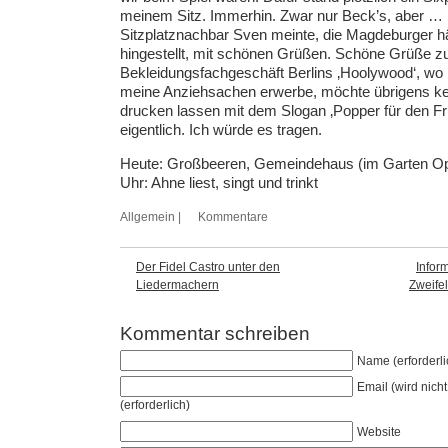
meinem Sitz. Immerhin. Zwar nur Beck’s, aber …
Sitzplatznachbar Sven meinte, die Magdeburger hä
hingestellt, mit schönen Grüßen. Schöne Grüße z
Bekleidungsfachgeschäft Berlins ‚Hoolywood‘, wo 
meine Anziehsachen erwerbe, möchte übrigens ke
drucken lassen mit dem Slogan ‚Popper für den Fr
eigentlich. Ich würde es tragen.
Heute: Großbeeren, Gemeindehaus (im Garten Ope
Uhr: Ahne liest, singt und trinkt
Allgemein
|
Kommentare
Der Fidel Castro unter den
Infor
Liedermachern
Zweife
Kommentar schreiben
Name (erforderli
Email (wird nicht 
(erforderlich)
Website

[JOB] Output the records above exactly as they are, leaving out the pictures.

[RESULT BELOW]
meinem Sitz. Immerhin. Zwar nur Beck’s, aber …
Sitzplatznachbar Sven meinte, die Magdeburger hä
hingestellt, mit schönen Grüßen. Schöne Grüße z
Bekleidungsfachgeschäft Berlins ‚Hoolywood‘, wo 
meine Anziehsachen erwerbe, möchte übrigens ke
drucken lassen mit dem Slogan ‚Popper für den Fr
eigentlich. Ich würde es tragen.
Heute: Großbeeren, Gemeindehaus (im Garten Ope
Uhr: Ahne liest, singt und trinkt
Allgemein
|
Kommentare
Der Fidel Castro unter den
Infor
Liedermachern
Zweife
Kommentar schreiben
Name (erforderli
Email (wird nicht 
(erforderlich)
Website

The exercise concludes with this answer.